## What is needed:
Your answer should be the lines below from the one with "пропорции, иначе фигура будет смотреться" to the one with "сделайте набросок: овальное туловище с", both included, given again exactly and with nothing added.

## Input records:
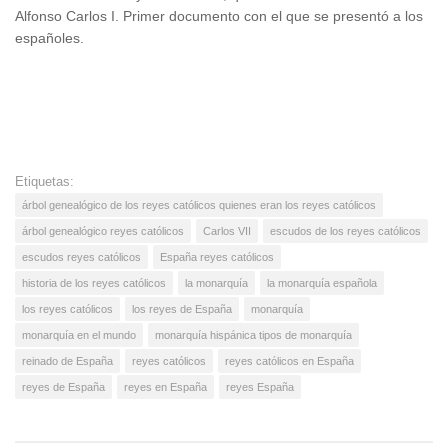
Alfonso Carlos I. Primer documento con el que se presentó a los
españoles.
Etiquetas:
árbol genealógico de los reyes católicos quienes eran los reyes católicos
árbol genealógico reyes católicos
Carlos VII
escudos de los reyes católicos
escudos reyes católicos
España reyes católicos
historia de los reyes católicos
la monarquía
la monarquía española
los reyes católicos
los reyes de España
monarquía
monarquía en el mundo
monarquía hispánica tipos de monarquía
reinado de España
reyes católicos
reyes católicos en España
reyes de España
reyes en España
reyes España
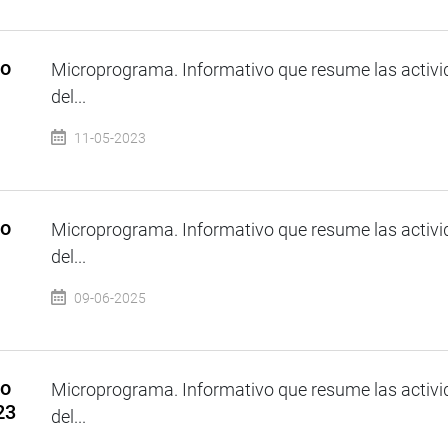
so
Microprograma. Informativo que resume las activi
del...
11-05-2023
so
Microprograma. Informativo que resume las activi
del...
09-06-2025
so
Microprograma. Informativo que resume las activi
23
del...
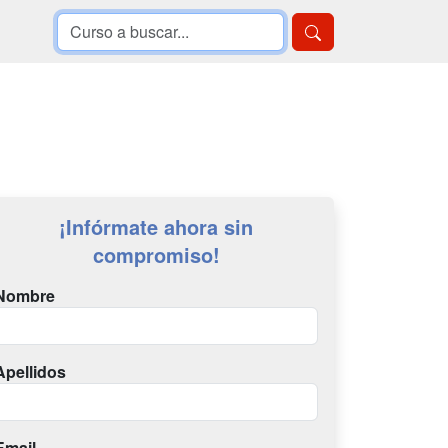
¡Infórmate ahora sin
compromiso!
Nombre
Apellidos
Email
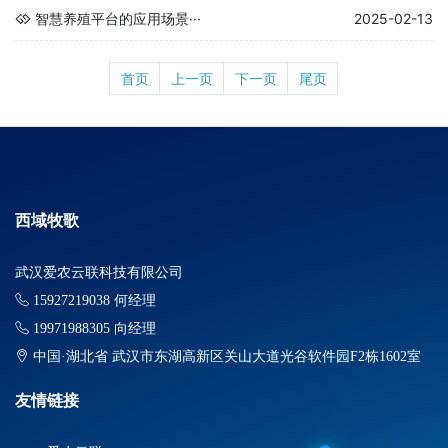
智慧养殖平台的应用场景···
2025-02-13
首页
上一页
下一页
尾页
西域牧歌
武汉爱农云联科技有限公司
15927219038 何经理
19971988305 向经理
中国·湖北省 武汉市东湖高新区关山大道光谷软件园F2栋1602室
友情链接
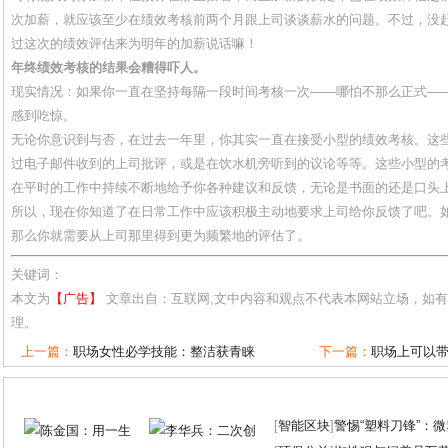
次加薪，就应该至少在绩效考核前两个月跟上司谈谈薪水的问题。不过，没
过这次的绩效评估来为明年的加薪说话嘛！
年终绩效考核的结果会糟得吓人。
现实情况：如果你一直在坚持每隔一段时间考核一次——哪怕不那么正式—
感到吃惊。
无论你意识到与否，在过去一年里，你其实一直在接受小型的绩效考核。这
过电子邮件收到的上司批评，或是在饮水机旁听到的议论等等。这些小型的
在平时的工作中持续不断地给予你各种建议和反馈，无论是书面的还是口头
所以，现在你知道了在日常工作中应该积极主动地要求上司给你反馈了吧。
那么你就需要从上司那里得到更为频繁地的评估了。
关键词：
本文为
【广告】
文章出自：互联网,文中内容和观点不代表本网站立场，如
理。
上一篇：
职场女性必学技能：整洁获青睐
下一篇：
职场上可以
[
智能区块
]
警惕“塑料刀锋”：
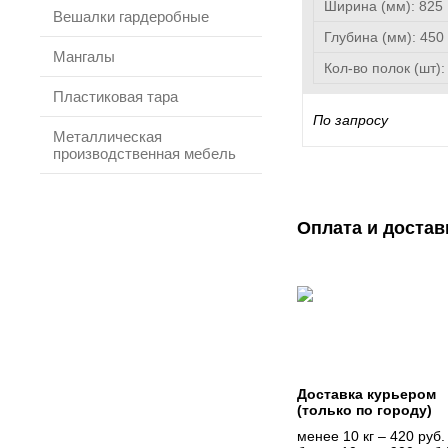
Ширина (мм):
825
Вешалки гардеробные
Глубина (мм):
450
Мангалы
Кол-во полок (шт)
Пластиковая тара
По запросу
Металлическая
производственная мебель
Оплата и достав
Доставка курьером
(только по городу)
менее 10 кг – 420 руб.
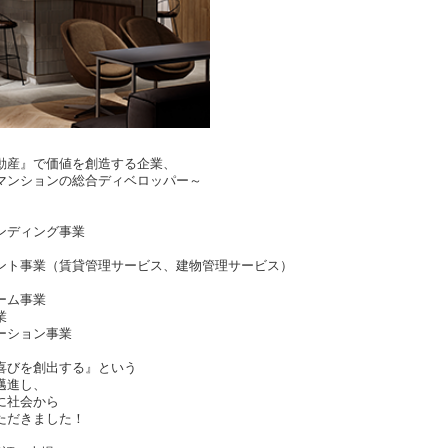
動産』で価値を創造する企業、
ションの総合ディベロッパー～
ンディング事業
ント事業（賃貸管理サービス、建物管理サービス）
ーム事業
業
ーション事業
喜びを創出する』という
邁進し、
に社会から
ただきました！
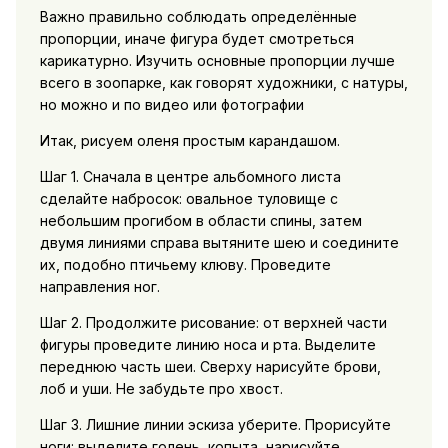
Важно правильно соблюдать определённые
пропорции, иначе фигура будет смотреться
карикатурно. Изучить основные пропорции лучше
всего в зоопарке, как говорят художники, с натуры,
но можно и по видео или фотографии
Итак, рисуем оленя простым карандашом.
Шаг 1. Сначала в центре альбомного листа
сделайте набросок: овальное туловище с
небольшим прогибом в области спины, затем
двумя линиями справа вытяните шею и соедините
их, подобно птичьему клюву. Проведите
направления ног.
Шаг 2. Продолжите рисование: от верхней части
фигуры проведите линию носа и рта. Выделите
переднюю часть шеи. Сверху нарисуйте брови,
лоб и уши. Не забудьте про хвост.
Шаг 3. Лишние линии эскиза уберите. Прорисуйте
ноги: выделите голень, копыта, нарисуйте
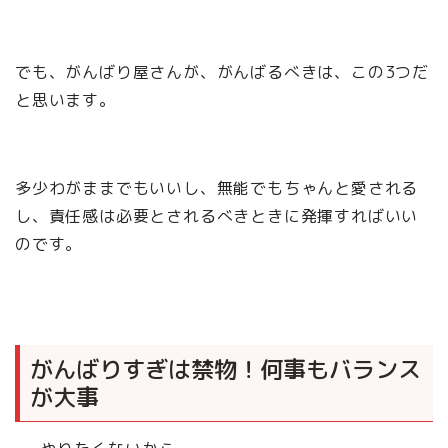
でも、がんばり屋さんが、がんばるべきは、この3つだ
と思います。
多少わがままでもいいし、無能でもちゃんと愛される
し、責任感は必要とされるべきときに発揮すればいい
のです。
がんばりすぎは禁物！何事もバランス
が大事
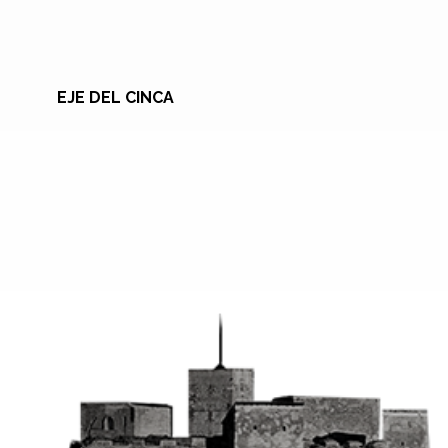
EJE DEL CINCA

## Task response:
пропорции, иначе фигура будет смотреться
карикатурно. Изучить основные пропорции лучше
всего в зоопарке, как говорят художники, с натуры,
но можно и по видео или фотографии
Итак, рисуем оленя простым карандашом.
Шаг 1. Сначала в центре альбомного листа
сделайте набросок: овальное туловище с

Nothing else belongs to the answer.